How Connecticut housing agency bucked the markets
Working amid uncertainty in the equity and fixed-income markets, the Connecticut Housing Finance Authority held an oversubscribed $118 million fixed-rate bond sale.
The authority received more than $350 million in orders on Feb. 6. Retail accounted for $67 million, according to executive director Karl Kilduff.
CHFA was the first state housing financing agency in the U.S. to sell bonds in the post-tax overhaul market.
“In the new lower corporate tax rate environment, there were concerns about investors seeking greater yields,” the authority said in a statement. “However, CHFA saw little to no increase relative to Municipal Market Data and Treasuries.”
Senior manager Bank of America Merrill Lynch was able to reduce the coupons of various maturities between 3 and 10 basis points, which will lower the cost of its program.
Moody’s Investors Service and S&P Global Ratings each rated the bonds triple-A.
Moody’s based its rating on “the high overcollateralization of assets to liabilities, very strong program cash flows, a high percentage of government-insured loans and support from the [state] through the Housing Mortgage Capital Reserve Fund.”
S&P, in its municipal housing outlook, said that while the full impact from the tax act remains uncertain, its effect on demand for housing finance agency mortgage lending is unlikely. S&P said market conditions for bond-financed single-family mortgage lending programs are favorable.
Bond sales, said executive director Karl Kilduff, provide the funds to enable CHFA to offer below-market interest rates on mortgages for buyers with low to moderate incomes who are first-time buyers, or who have not owned a home in three years.
“Lower rates make it a little easier for them to make the leap from renters to homeowners,” said Kilduff.
The authority’s rates range from 3.625% and 3.875% -- for the 1 point option -- compared with the average conventional rate of 4.32%, based on Freddie Mac’s Primary Mortgage Market Survey.
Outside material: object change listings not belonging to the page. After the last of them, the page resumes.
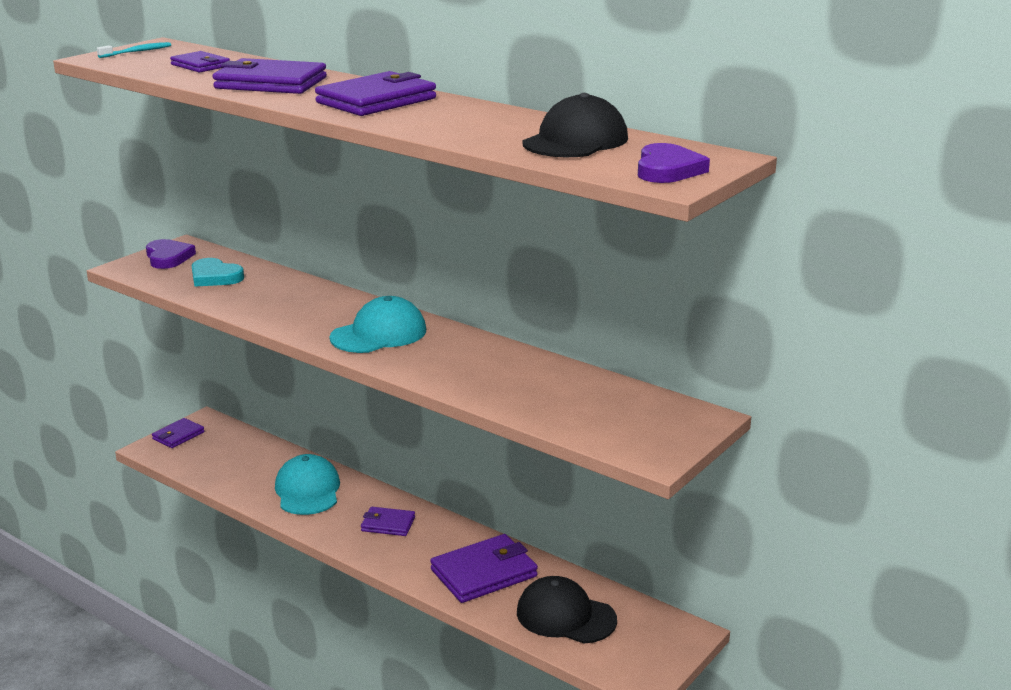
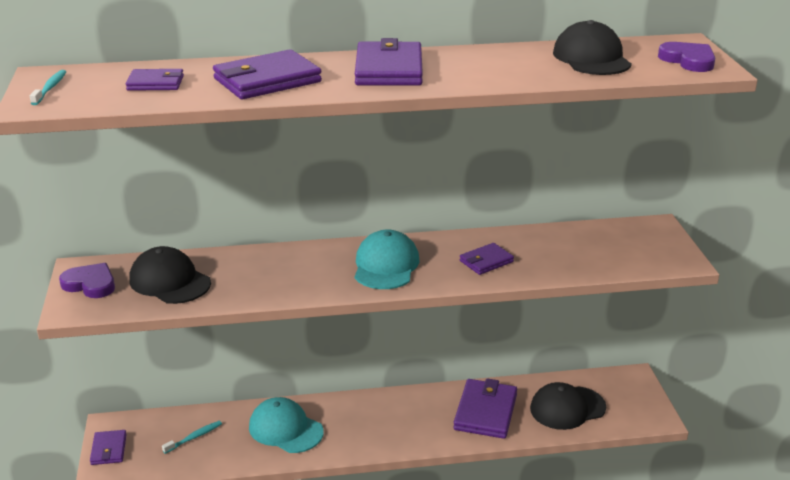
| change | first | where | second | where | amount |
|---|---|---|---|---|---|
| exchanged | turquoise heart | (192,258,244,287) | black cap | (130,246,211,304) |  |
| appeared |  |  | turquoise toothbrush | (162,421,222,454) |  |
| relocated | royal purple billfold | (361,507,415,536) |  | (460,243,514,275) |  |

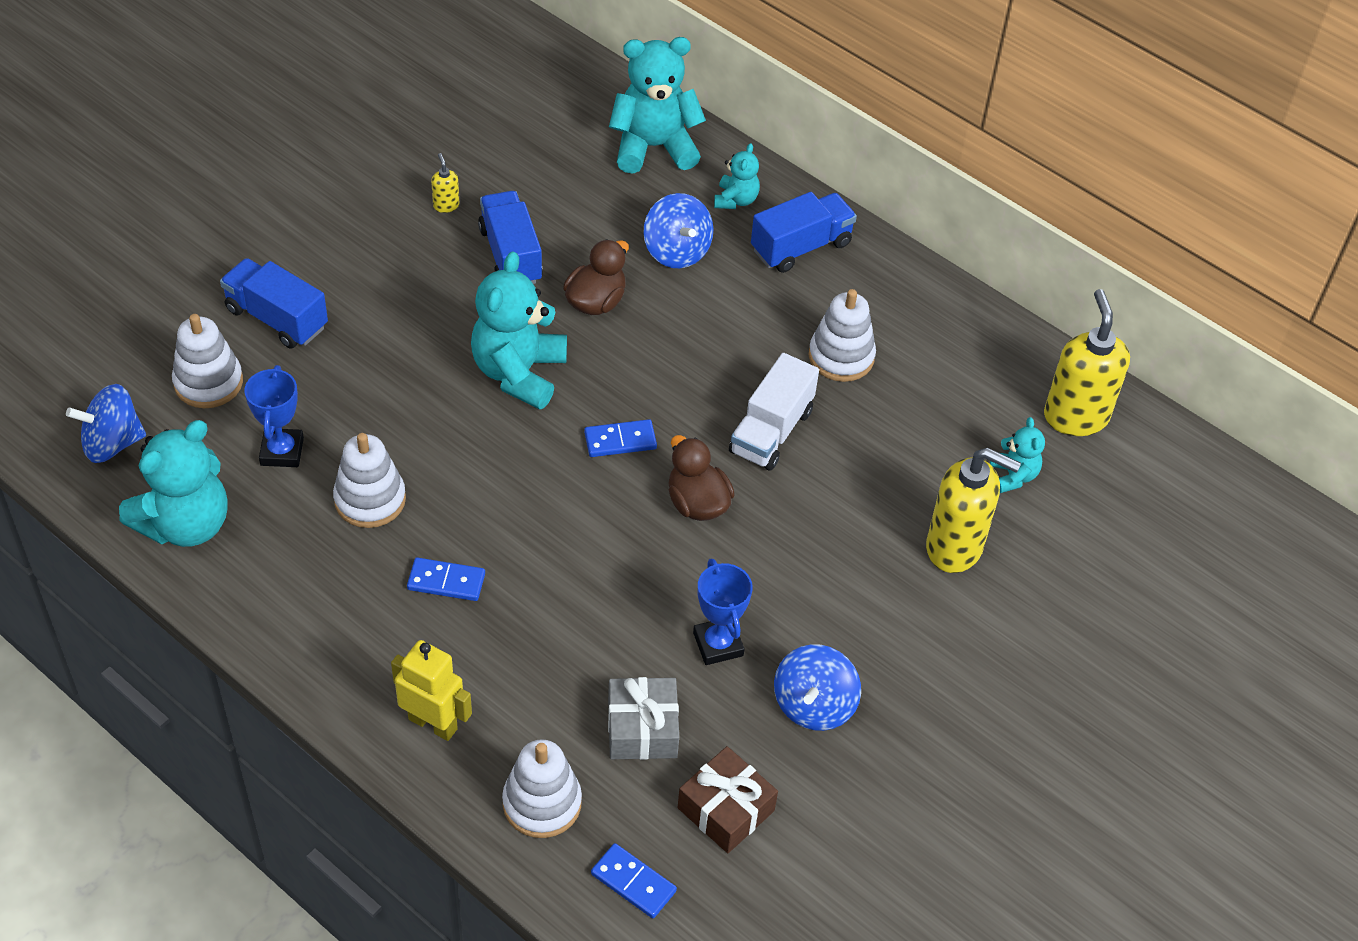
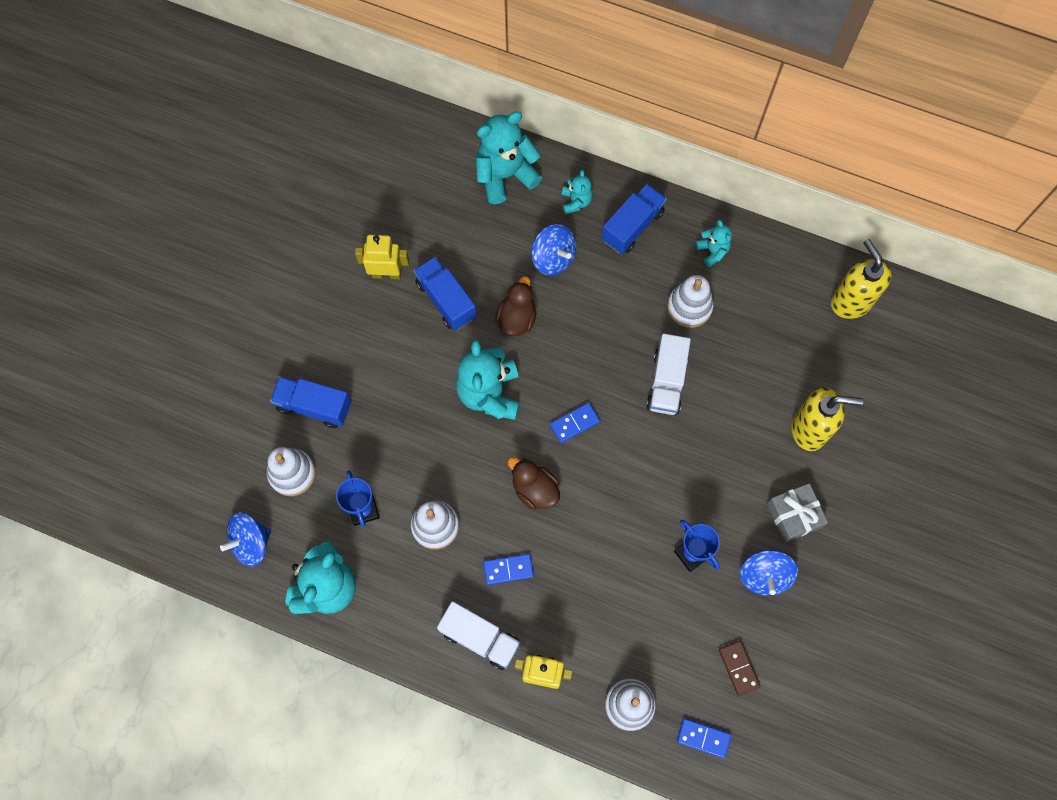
| change | first | where | second | where | amount |
|---|---|---|---|---|---|
| exchanged | yellow pump bottle | (431,153,459,213) | yellow robot figure | (355,235,409,279) |  |
| appeared |  |  | snow-white toy truck | (437,601,521,670) |  |
| relocated | dark brown toy duck | (669,435,735,521) |  | (507,457,560,510) |  |
| relocated | turquoise teddy bear | (990,417,1045,493) |  | (696,220,732,267) |  |
| exchanged | dark brown present | (678,746,778,853) | dark brown domino tile | (719,641,760,696) |  |
| relocated | gray present | (608,677,679,760) |  | (767,483,828,542) |  |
In 2017, CHFA issued $693 million in bonds, providing funding for nearly 3,000 single-family mortgages.
Connecticut lawmakers in 1969 created the authority as a self-supporting quasi-public housing agency charged with expanding affordable housing opportunities for the state’s low- and moderate-income families and individuals.
To date, its combined mortgage financing for CHFA’s single-and multifamily housing programs exceeds $11 billion.
Kutak Rock LLP, Hawkins Delafield & Wood LLP and Lewis & Munday PC were co-bond counsel for the bond sale. Lamont Financial Services Corp. was the financial advisor.